In United States v. Brignoni-Ponce, a 1975 Supreme Court case, the Court ruled that it was a violation of the Fourth Amendment for Border Patrol agents to stop a car only because the driver looked Mexican. But while the Court agreed that “apparent Mexican ancestry” does not, on its own, justify reasonable suspicion that a person is undocumented, the justices did rule that it is a “relevant factor.”
To justify a stop, the Court said an agent needs several reasons to pull over a car near the border, such as observing a heavily loaded van or a car with an unusual number of passengers. That could also include “the characteristic appearance of persons who live in Mexico, relying on such factors as the mode of dress and haircut.” In other words, race can be part of the equation.
It’s hard to know how often these stops happen
The Department of Homeland Security doesn't publish data on how many people agents stop and question in the border zone, only how many people they detain. In 2017, Border Patrol agents arrested 310,531 people at checkpoints and roving patrols across the country. This includes people apprehended trying to cross the border illegally.
Details of these arrests are scarce, and immigrant rights groups have repeatedly tried to get more information through Freedom of Information Act requests.
In 2012, Families for Freedom, a legal aid group for immigrants in New York, succeeded in suing the agency for records related to immigration arrests at bus and train stations in the state.
What they discovered was alarming: At one bus station in the Rochester area, Border Patrol agents mistakenly arrested 300 people with legal status from 2006 to 2010. That included immigrants with green cards and visitors with tourist visas. It also included 12 American citizens, according to a 2013 report from the group.
Border Patrol agents eventually released everyone who had legal status, but the practice has outraged civil liberties groups.
Lawyers for the American Civil Liberties Union have repeatedly criticized the 100-mile zone, saying that it subjects nearly two-thirds of the US population to Border Patrol's "so-called investigatory detention and warrantless searches."

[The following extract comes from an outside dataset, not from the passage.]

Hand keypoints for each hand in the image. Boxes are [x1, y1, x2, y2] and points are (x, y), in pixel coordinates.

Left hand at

Lawmakers are starting to pay attention
Congress gave Border Patrol agents all this power, and some lawmakers now want to hold them more accountable.
Sen. Kirsten Gillibrand (D-NY) introduced a bill earlier this month to place more scrutiny on Border Patrol agents when they stop and question people.

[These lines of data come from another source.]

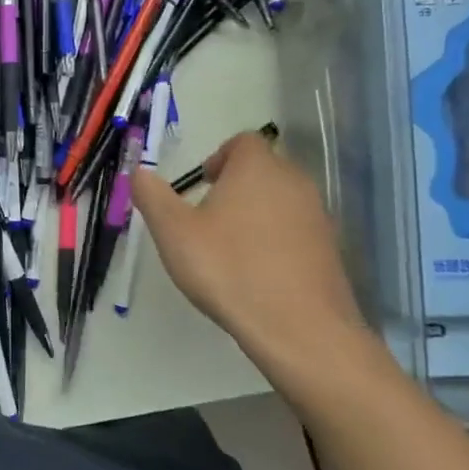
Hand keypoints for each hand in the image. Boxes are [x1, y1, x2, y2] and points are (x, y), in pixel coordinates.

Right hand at [132, 130, 368, 379]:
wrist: (299, 327)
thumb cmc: (228, 269)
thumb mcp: (173, 232)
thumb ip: (152, 196)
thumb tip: (138, 173)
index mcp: (257, 168)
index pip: (243, 141)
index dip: (219, 158)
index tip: (200, 186)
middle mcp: (294, 182)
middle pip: (263, 169)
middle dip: (235, 187)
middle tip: (207, 220)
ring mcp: (317, 216)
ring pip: (280, 201)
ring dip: (255, 215)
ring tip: (229, 250)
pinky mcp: (330, 249)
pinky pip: (296, 231)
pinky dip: (275, 241)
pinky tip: (257, 274)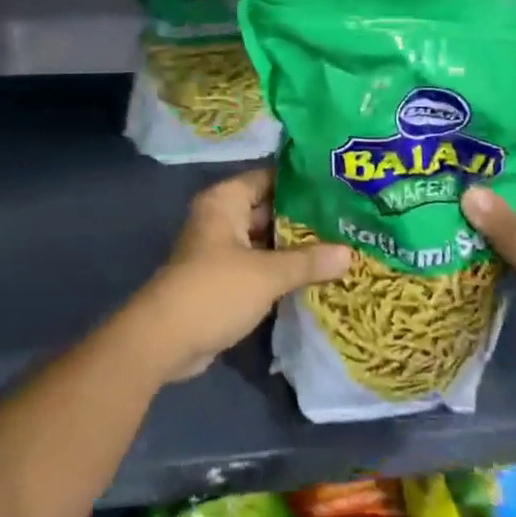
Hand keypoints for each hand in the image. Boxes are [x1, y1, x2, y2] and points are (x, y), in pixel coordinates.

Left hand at [130, 167, 354, 382]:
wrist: (165, 339)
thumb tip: (350, 252)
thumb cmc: (215, 290)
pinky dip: (282, 268)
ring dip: (296, 246)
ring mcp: (222, 249)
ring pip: (266, 239)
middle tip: (348, 218)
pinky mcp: (224, 279)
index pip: (269, 177)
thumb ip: (308, 261)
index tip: (339, 185)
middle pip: (269, 208)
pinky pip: (260, 264)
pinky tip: (317, 274)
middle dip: (305, 217)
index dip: (302, 181)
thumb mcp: (267, 274)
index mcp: (226, 200)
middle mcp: (222, 217)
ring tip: (342, 244)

The Department of Homeland Security Accountability and Transparency Act would require border patrol and immigration enforcement agents to document every instance when they stop, search, or interrogate people. The bill is co-sponsored by Democratic Sens. Elizabeth Warren (MA), Tom Udall (NM) and Jeff Merkley (OR). The law applies to all stops by agents who work for US Customs and Border Protection (CBP) and US Immigration and Customs Enforcement (ICE).
The bill would require the agencies to start collecting data every time officers question someone about their immigration status when they are not at an airport or border crossing. They would need to report the time, date, and place of each stop, and the basis for questioning someone and the duration of the stop, among other details. The agents would also need to report information about permanent and temporary immigration checkpoints set up in the border zone. The information would be reported annually to Congress and made available to the public. (According to Gillibrand’s office, the bill is partly a response to this Vox article and other media reports about the Border Patrol’s practice of questioning bus and train passengers.)

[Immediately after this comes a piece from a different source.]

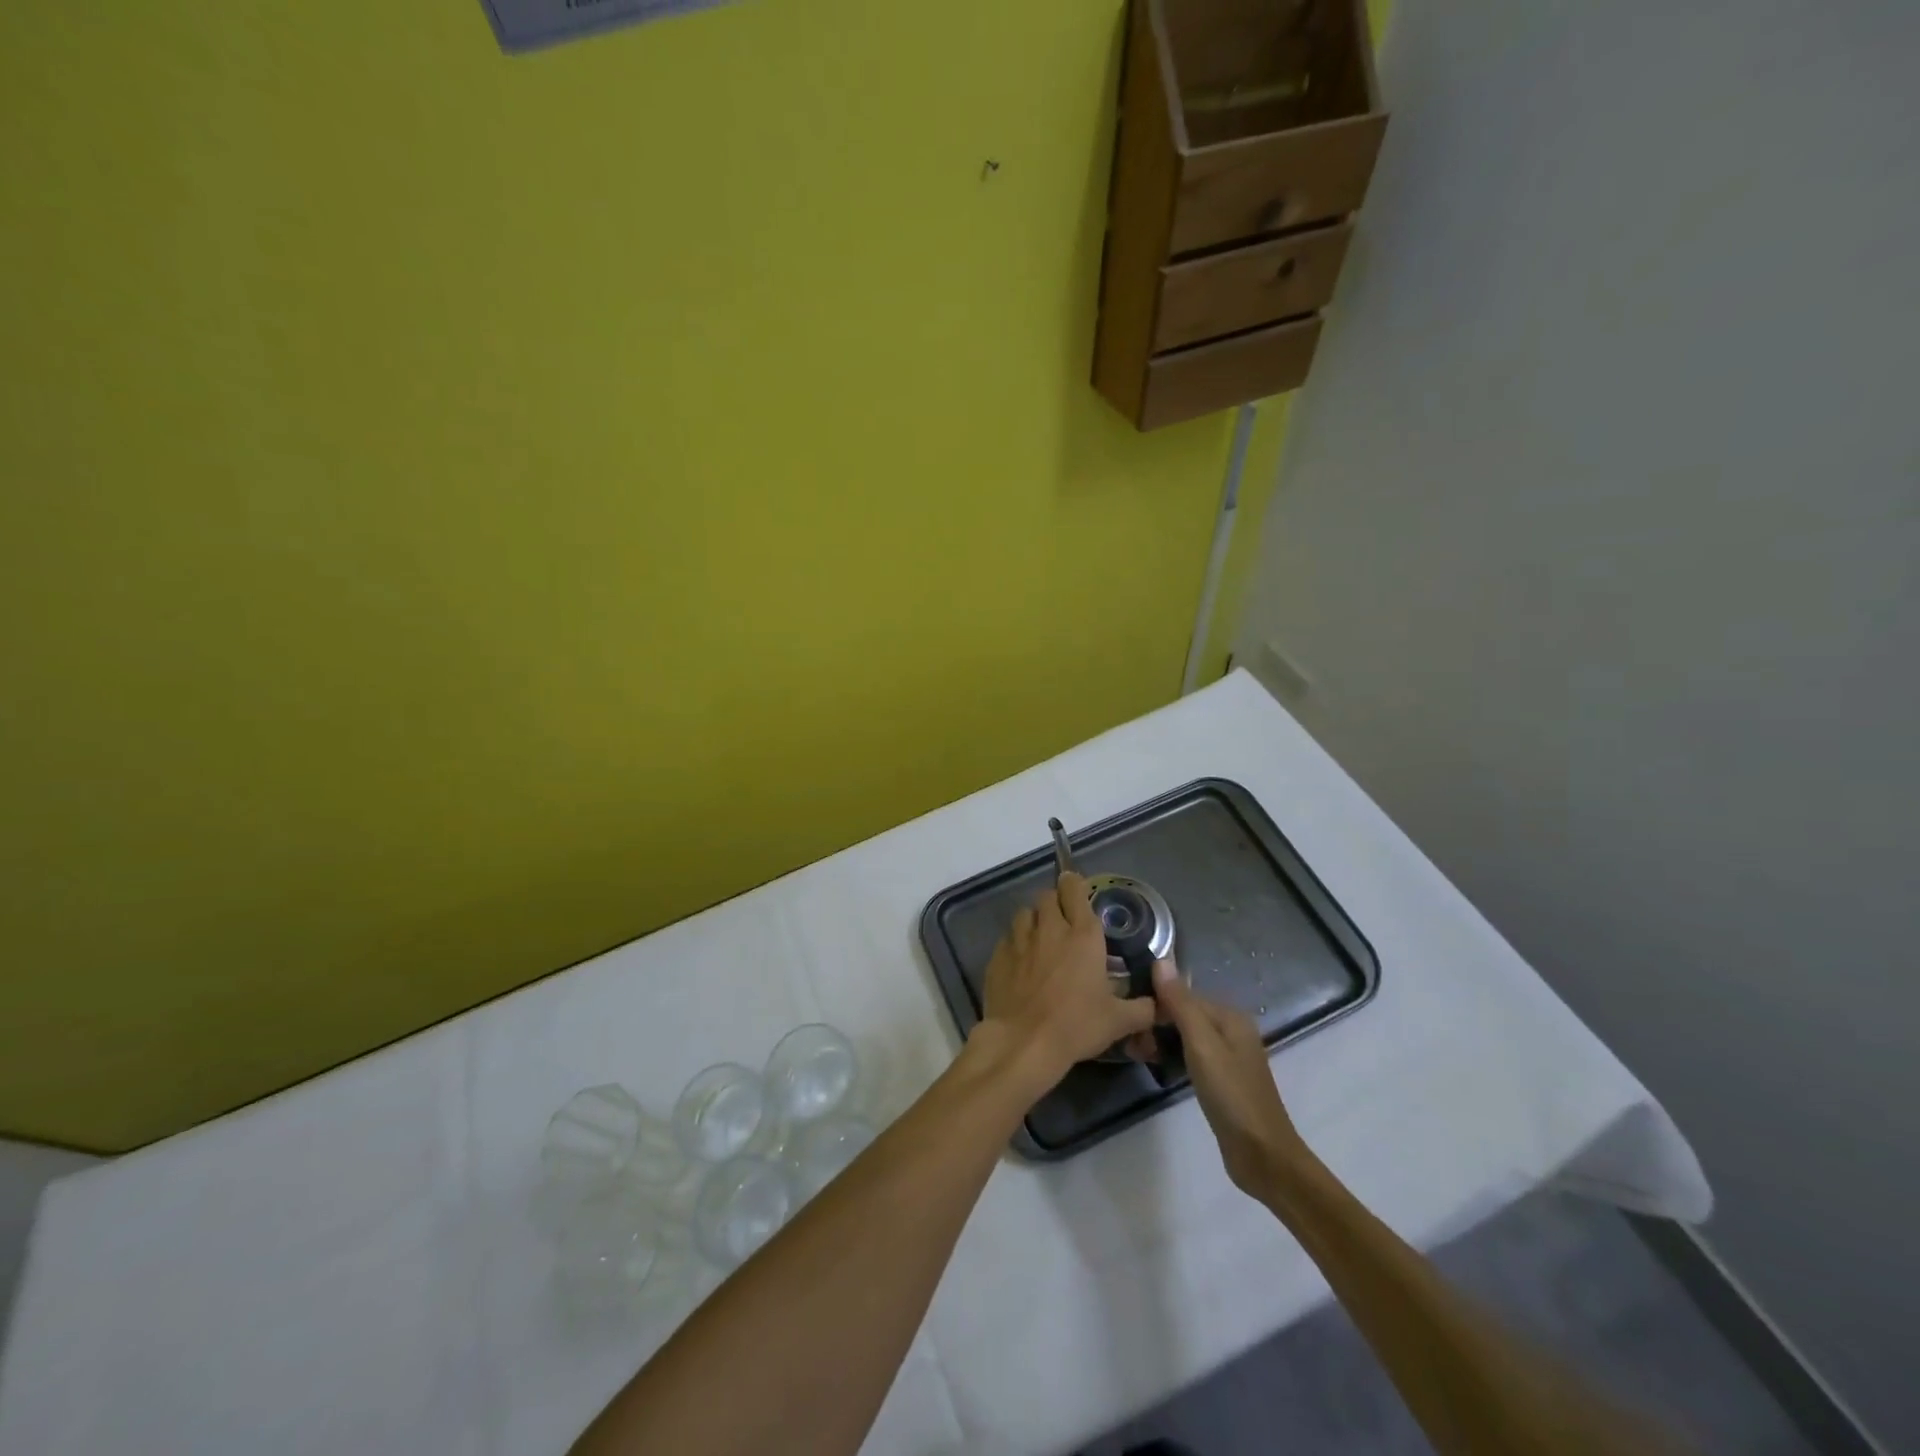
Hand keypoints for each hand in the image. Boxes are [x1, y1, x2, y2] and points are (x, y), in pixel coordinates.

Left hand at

“Keeping our country safe cannot come at a cost to basic human rights,” Gillibrand wrote in a statement to Vox. “When border patrol agents stop and question people in New York and in many places across the country, they aren’t keeping data about why they targeted a particular person or what happened during their encounter.”
Such a bill wouldn’t prohibit Border Patrol agents from questioning people at gas stations, or limit their enforcement authority, but it would add transparency to the process and would make agents more accountable for their actions.